あ、よかったら休憩がてら、お茶でも……。
犬走 椛:
(はじめは得体の知れない連中だと思っていましたが、
早苗さんは、ずいぶん人のいい方です)
犬走 椛:
(こうやってねぎらってくれる人がいれば、
普段のお役目も、もっと頑張れるのに……)
東風谷 早苗:
あの、どうかしましたか?
犬走 椛:
なんでもないです! お気遣いありがとうございます。
でも、今から出かけるところなのでは?
東風谷 早苗:
あっ、そうでした!
河童のみなさんと約束していて……。
犬走 椛:
河童と約束ということは、
玄武の沢まで?
東風谷 早苗:
ええ。

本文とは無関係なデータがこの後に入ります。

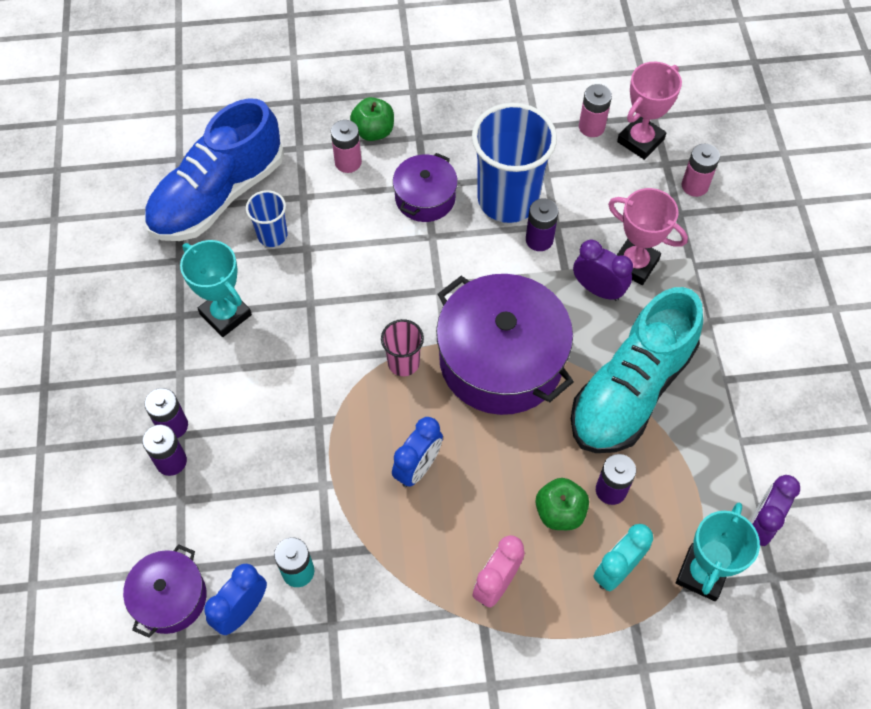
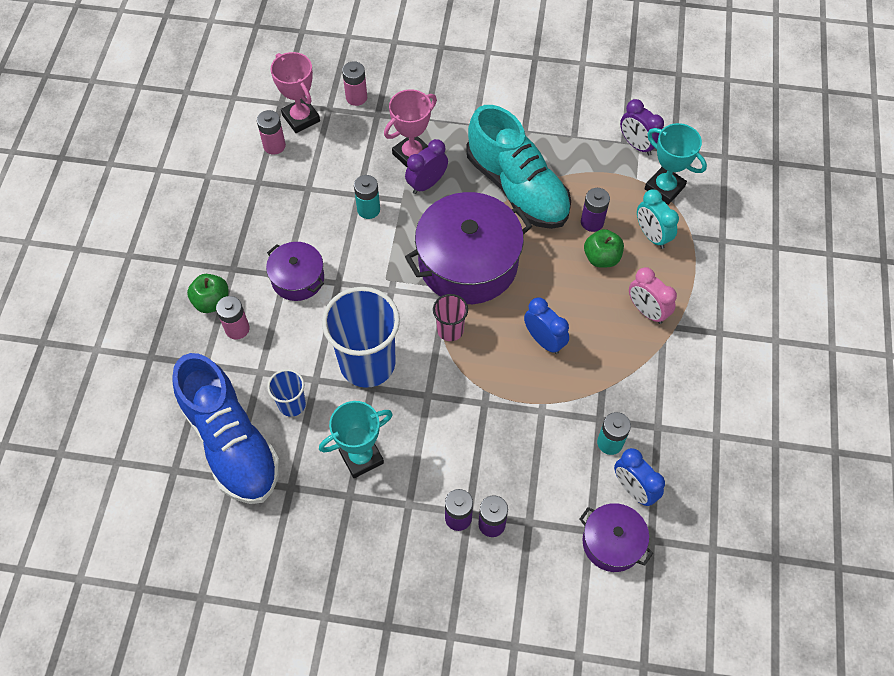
camera: 75 degrees left, 0 degrees up
blue cup [472,103,557,223] -> blue cup moved to [322,287,400,388]
purple battery [526,198,559,251] -> turquoise battery [354,175,380,219]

参拝客の新しい移動手段について、
色々と相談させてもらってるんです。
東風谷 早苗:
……題して!!
『守矢神社・ヘリコプター送迎プロジェクト』!
犬走 椛:
へ、へり……?
東風谷 早苗:
外の世界の乗り物です。かっこいいですよ!
お山の上を、ビューンとひとっ飛び!
東風谷 早苗:
索道より速いですし、
人気が出ると思うんですよね!
犬走 椛:
ビューンと、ってことは、空を飛ぶのですか?
その……ヘリなんとか……?
東風谷 早苗:
ええ! あ、でも天狗の皆さんが、
プロペラに巻き込まれないようにしないと……。
東風谷 早苗:
バラバラになって死んじゃいますもんね。
安全対策が必要だわ。
犬走 椛:
バラ……っ、死……!?
東風谷 早苗:
貴方のおかげで課題点が見つかりました。
ありがとうございます! それではまた~。
犬走 椛:
根はいい人なんだろうけど……。
やっぱりこの神社は、変わり者ばかりなのね。
犬走 椛:
これ以上、山が騒がしくなるのも、妙なモノを
飛ばすのも、勘弁してほしいなぁ……。